Rewrite all the rows below as a numbered list, leaving out any blank lines.

LISTING:

--- START ---

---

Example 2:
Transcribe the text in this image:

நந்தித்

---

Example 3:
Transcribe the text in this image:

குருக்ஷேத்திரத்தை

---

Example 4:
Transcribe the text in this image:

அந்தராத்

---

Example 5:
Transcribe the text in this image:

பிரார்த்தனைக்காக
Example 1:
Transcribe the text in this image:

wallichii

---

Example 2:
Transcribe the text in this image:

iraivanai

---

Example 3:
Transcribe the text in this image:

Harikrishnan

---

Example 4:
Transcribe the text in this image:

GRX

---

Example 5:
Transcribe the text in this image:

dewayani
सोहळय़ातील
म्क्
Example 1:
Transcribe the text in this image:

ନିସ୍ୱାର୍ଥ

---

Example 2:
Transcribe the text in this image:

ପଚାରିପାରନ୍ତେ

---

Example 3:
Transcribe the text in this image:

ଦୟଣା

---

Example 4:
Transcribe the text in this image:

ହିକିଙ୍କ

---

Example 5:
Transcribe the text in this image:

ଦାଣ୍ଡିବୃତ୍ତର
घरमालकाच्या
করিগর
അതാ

--- END ---

THE ANSWER:
1. ---
2. Example 2:
3. Transcribe the text in this image:
4. நந்தித்
5. ---
6. Example 3:
7. Transcribe the text in this image:
8. குருக்ஷேத்திரத்தை
9. ---
10. Example 4:
11. Transcribe the text in this image:
12. அந்தராத்
13. ---
14. Example 5:
15. Transcribe the text in this image:
16. பிரார்த்தனைக்காக
17. Example 1:
18. Transcribe the text in this image:
19. wallichii
20. ---
21. Example 2:
22. Transcribe the text in this image:
23. iraivanai
24. ---
25. Example 3:
26. Transcribe the text in this image:
27. Harikrishnan
28. ---
29. Example 4:
30. Transcribe the text in this image:
31. GRX
32. ---
33. Example 5:
34. Transcribe the text in this image:
35. dewayani
36. सोहळय़ातील
37. म्क्
38. Example 1:
39. Transcribe the text in this image:
40. ନିସ୍ୱାର୍ଥ
41. ---
42. Example 2:
43. Transcribe the text in this image:
44. ପଚାରିପାରନ୍ତେ
45. ---
46. Example 3:
47. Transcribe the text in this image:
48. ଦୟଣା
49. ---
50. Example 4:
51. Transcribe the text in this image:
52. ହିକିଙ୍କ
53. ---
54. Example 5:
55. Transcribe the text in this image:
56. ଦାଣ୍ଡିବୃତ୍ତର
57. घरमालकाच्या
58. করিগর
59. അതാ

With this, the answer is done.